Developer dengan rekam jejak panjang dan proyek yang sudah terbukti selesai biasanya juga lebih disiplin soal legalitas dan prosedur pembayaran, karena reputasi itu sendiri yang mereka jaga. Sebaliknya, developer yang baru atau minim rekam jejak bukan berarti otomatis bermasalah, tapi butuh pemeriksaan lebih teliti di tiga poin sebelumnya sebelum benar-benar berkomitmen.

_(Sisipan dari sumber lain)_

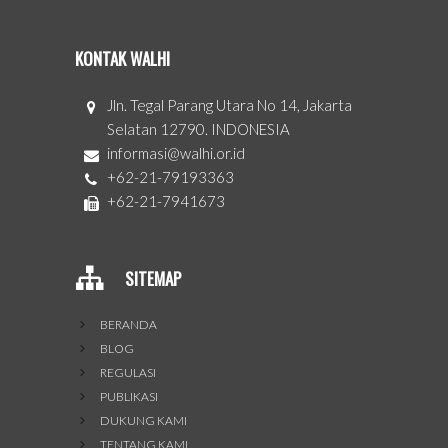
KONTAK WALHI
Jln. Tegal Parang Utara No 14, Jakarta
Selatan 12790. INDONESIA
informasi@walhi.or.id
+62-21-79193363
+62-21-7941673
SITEMAP
BERANDA
BLOG
REGULASI
PUBLIKASI
DUKUNG KAMI
TENTANG KAMI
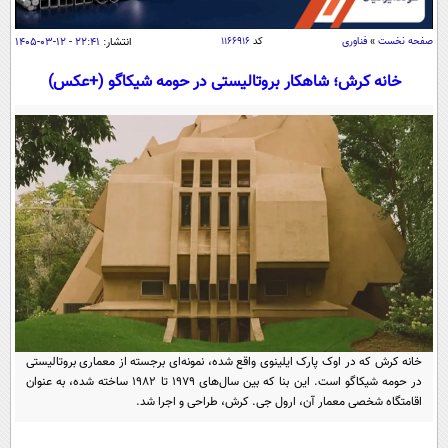
سیاسی
اقتصاد
صفحه نخست
»
فناوری
کد
۱۱۶۶۹۱۶
انتشار:
۲۲:۴۱ - ۱۲-۰۳-۱۴۰۵
جامعه
اقتصادی
خانه کرش؛ شاهکار بروتالیستی در حومه شیکاگو (+عکس)
ورزشی
اجتماعی
خودرو
بین الملل
حوادث
فرهنگ و هنر
سیاست خارجی
سلامت
علم و دانش
یک برش دانایی
قرآن
فناوری و It
محیط زیست
گوناگون
علمی
سفر و تفریح
فیلم
سرگرمی
اخبار کریپتو
عصر ایران 2
اقتصاد
باشگاه مغز
خانه کرش که در اوک پارک ایلینوی واقع شده، نمونه‌ای برجسته از معماری بروتالیستی
آموزش زبان
خواندنی ها و دیدنی ها
در حومه شیکاگو است. این بنا که بین سال‌های ۱۹۷۹ تا ۱۹۸۲ ساخته شده، به عنوان
ورزش
مجله تصویری سلاح
اقامتگاه شخصی معمار آن، ارول جی. کرش، طراحی و اجرا شد.
داستان کوتاه
سیاست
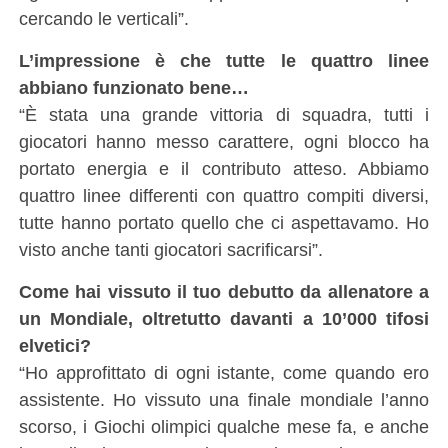
cercando le verticali”.
L’impressione è che tutte le quattro linee
abbiano funzionato bene…
“È stata una grande vittoria di squadra, tutti i
giocatori hanno messo carattere, ogni blocco ha
portato energia e il contributo atteso. Abbiamo
quattro linee differenti con quattro compiti diversi,
tutte hanno portato quello che ci aspettavamo. Ho
visto anche tanti giocatori sacrificarsi”.
Come hai vissuto il tuo debutto da allenatore a
un Mondiale, oltretutto davanti a 10’000 tifosi
elvetici?
“Ho approfittato di ogni istante, come quando ero
assistente. Ho vissuto una finale mondiale l’anno
scorso, i Giochi olimpici qualche mese fa, e anche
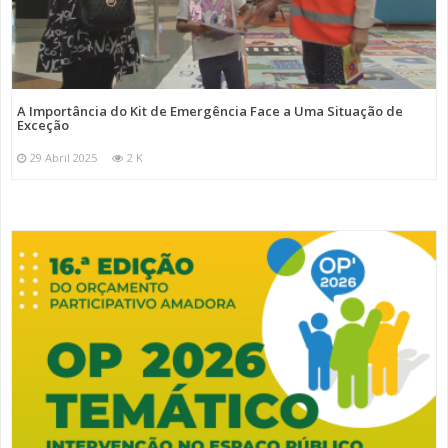
A Importância do Kit de Emergência Face a Uma Situação de
Exceção
29 Abril 2025
2 K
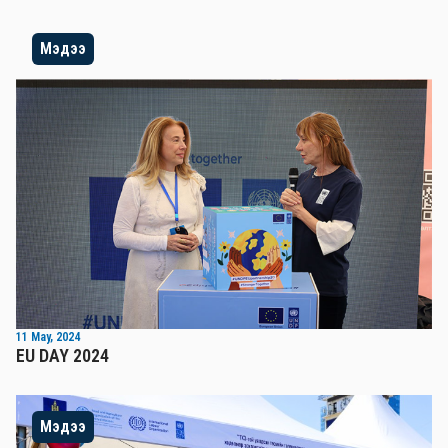
Мэдээ
11 May, 2024
EU DAY 2024
Мэдээ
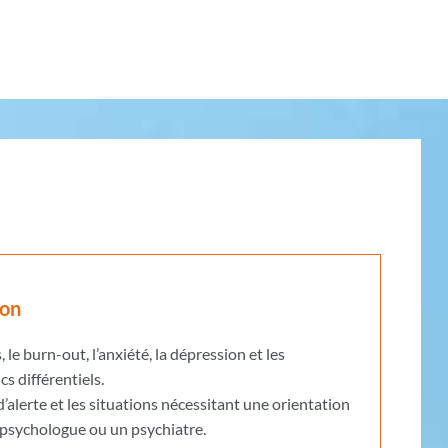
ion
, le burn-out, l’anxiété, la dépression et les
s différentiels.
 d’alerte et les situations nécessitant une orientation
 psychologue ou un psychiatre.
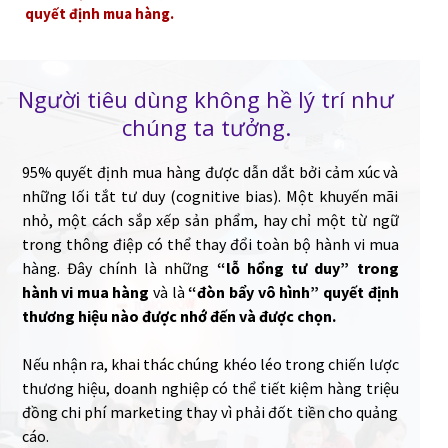
quyết định mua hàng.
Người tiêu dùng không hề lý trí như
chúng ta tưởng.
95% quyết định mua hàng được dẫn dắt bởi cảm xúc và
những lối tắt tư duy (cognitive bias). Một khuyến mãi
nhỏ, một cách sắp xếp sản phẩm, hay chỉ một từ ngữ
trong thông điệp có thể thay đổi toàn bộ hành vi mua
hàng. Đây chính là những
“lỗ hổng tư duy” trong
hành vi mua hàng
và là
“đòn bẩy vô hình” quyết định
thương hiệu nào được nhớ đến và được chọn.
Nếu nhận ra, khai thác chúng khéo léo trong chiến lược
thương hiệu, doanh nghiệp có thể tiết kiệm hàng triệu
đồng chi phí marketing thay vì phải đốt tiền cho quảng
cáo.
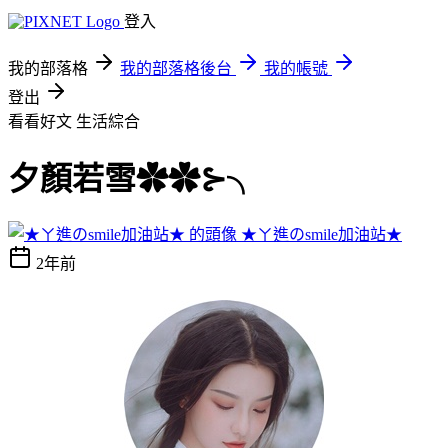
登入
我的部落格
我的部落格後台
我的帳號
登出
看看好文
生活綜合
夕顏若雪✿✿⊱╮
★ㄚ進のsmile加油站★
2年前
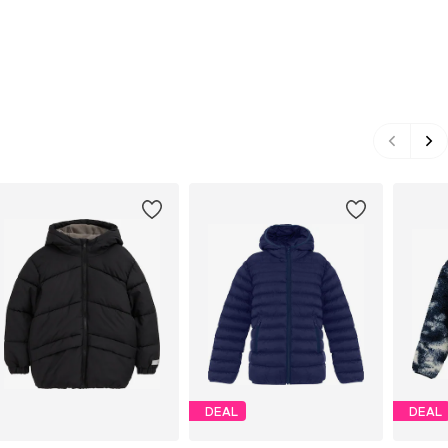
DEAL
DEAL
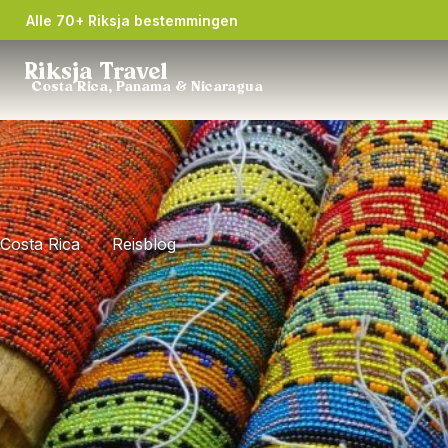
Alle 70+ Riksja bestemmingen
Riksja Travel
Costa Rica, Panama & Nicaragua
Costa Rica
Reisblog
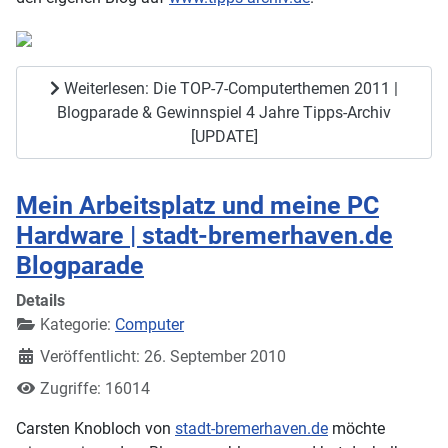
Weiterlesen: Die TOP-7-Computerthemen 2011 |
Blogparade & Gewinnspiel 4 Jahre Tipps-Archiv
[UPDATE]
Mein Arbeitsplatz und meine PC
Hardware | stadt-bremerhaven.de
Blogparade
Details
Kategorie:
Computer
Veröffentlicht: 26. September 2010
Zugriffe: 16014
Carsten Knobloch von
stadt-bremerhaven.de
möchte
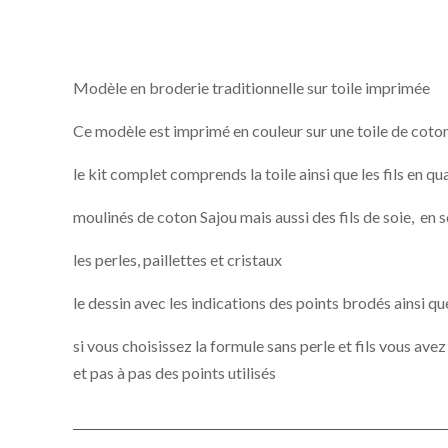
Modèle en broderie traditionnelle sur toile imprimée
Ce modèle est imprimé en couleur sur une toile de coto
le kit complet comprends la toile ainsi que les fils en qu
moulinés de coton Sajou mais aussi des fils de soie, en s
les perles, paillettes et cristaux
le dessin avec les indications des points brodés ainsi qu
si vous choisissez la formule sans perle et fils vous avez
et pas à pas des points utilisés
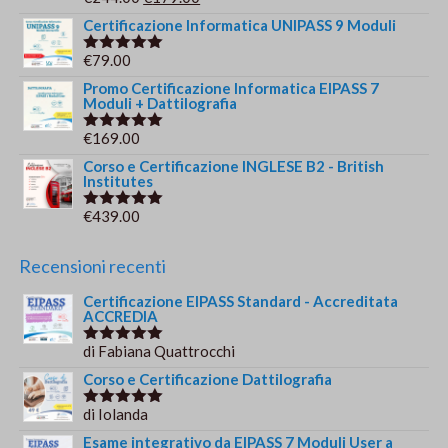
Valutato
€69.00.
€49.00.
5.00
su 5
prezzo
prezzo
Certificazione Informatica UNIPASS 9 Moduli
originale
attuale
€
79.00
Valutato
era:
è:
5.00
su 5
Promo Certificazione Informatica EIPASS 7
€244.00.
€179.00.
Moduli + Dattilografia
€
169.00
Valutato
5.00
su 5
Corso e Certificazione INGLESE B2 - British
Institutes
€
439.00
Valutato
5.00
su 5
Recensioni recenti
Certificazione EIPASS Standard - Accreditata
ACCREDIA
di Fabiana Quattrocchi
Valutato
5
su 5
Corso e Certificazione Dattilografia
di Iolanda
Valutato
5
su 5
Esame integrativo da EIPASS 7 Moduli User a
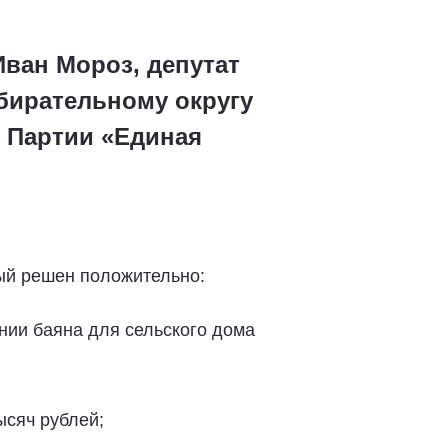
Иван Мороз, депутат
бирательному округу
 Партии «Единая
дый решен положительно:
нии баяна для сельского дома
ысяч рублей;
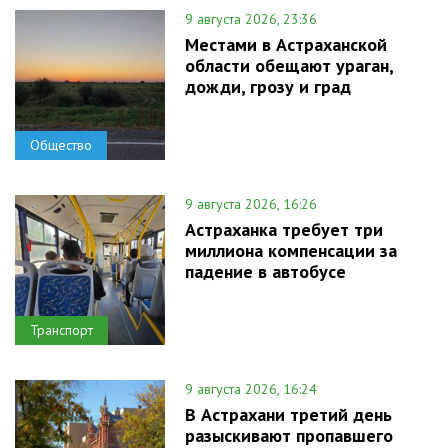
9 августа 2026, 23:36
Местами в Астраханской
области обещают ураган,
дожди, грозу и град
Общество
9 августа 2026, 16:26
Астраханка требует три
миллиона компенсации за
падение в автобусе
Транспорт
9 августа 2026, 16:24
В Астрахани третий день
разыскивают пропавшего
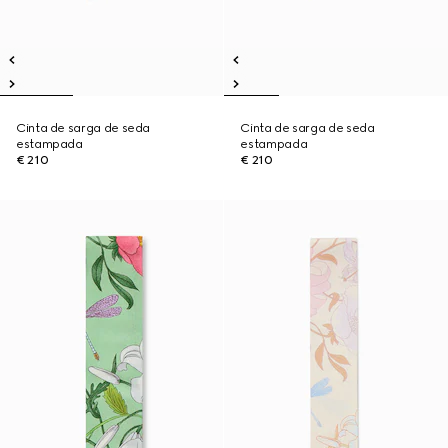
Cinta de sarga de seda
Cinta de sarga de seda
estampada
estampada
€ 210
€ 210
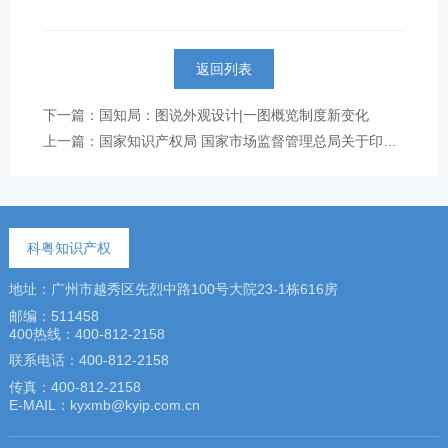
返回列表
下一篇：国知局：图说外观设计|一图概览制度新变化
上一篇：国家知识产权局 国家市场监督管理总局关于印发《地理标志统一认定制度实施方案》的通知
科粤知识产权
地址：广州市越秀区先烈中路100号大院23-1栋616房
邮编：511458
400热线：400-812-2158
联系电话：400-812-2158
传真：400-812-2158
E-MAIL：kyxmb@kyip.com.cn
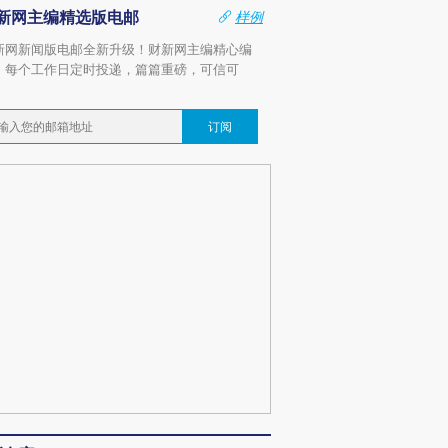
新网主编精选版电邮
样例
新网新闻版电邮全新升级！财新网主编精心编
，每个工作日定时投递，篇篇重磅，可信可
。
订阅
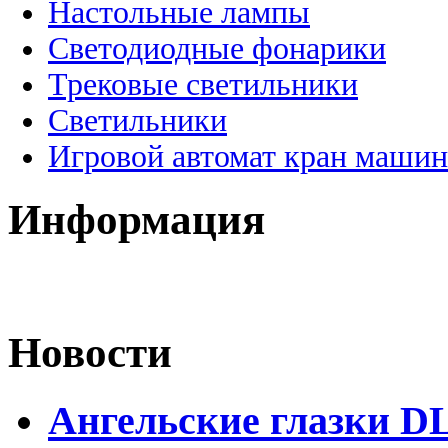
Настольные лампы
Светодиодные фонарики
Трековые светильники
Светильники
Игровой автомат кран машин
Информация
Новости
Ангельские глазки D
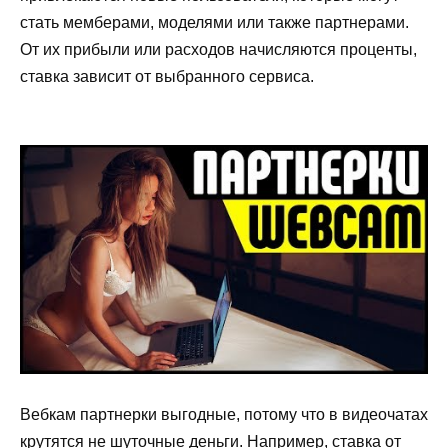
стать мемберами, моделями или также партнерами.
От их прибыли или расходов начисляются проценты,
ставка зависит от выбранного сервиса.
Вебкам партнерки выгодные, потому что в видеочатах
крутятся не шуточные деньги. Например, ставка от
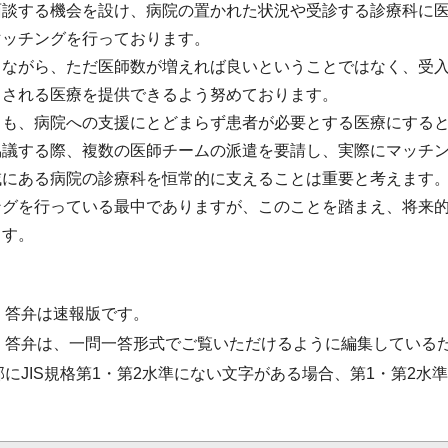
面談する機会を設け、病院の置かれた状況や受診する診療科に
マッチングを行っております。
とながら、ただ医師数が増えれば良いということではなく、受
とされる医療を提供できるよう努めております。
らも、病院への支援にとどまらず患者が必要とする医療にする
協議する際、複数の医師チームの派遣を要請し、実際にマッチ
域にある病院の診療科を恒常的に支えることは重要と考えます
ングを行っている最中でありますが、このことを踏まえ、将来
ます。
・答弁は速報版です。
・答弁は、一問一答形式でご覧いただけるように編集している
部にJIS規格第1・第2水準にない文字がある場合、第1・第2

Baca Juga: Daftar Tenant EcoPlaza CitraRaya, Pusat Lifestyle di Ecopolis at CitraRaya Tangerang
Checklist Singkat Sebelum Tanda Tangan
- Legalitas dasar proyek (sertifikat, IMB) sudah berjalan atau sudah ada
- Seluruh pembayaran hanya lewat rekening korporat atau virtual account resmi
- Klausul pembatalan dan biaya administrasinya sudah dibaca dan dipahami
- Reputasi dan rekam jejak developer sudah dicek, bukan hanya lewat brosur
Empat poin ini tidak butuh waktu lama untuk diperiksa, tapi bisa jadi pembeda antara transaksi yang aman dan yang berujung sengketa berlarut-larut. Kehati-hatian di awal jauh lebih murah daripada menyelesaikan masalah setelah dana sudah terlanjur berpindah tangan.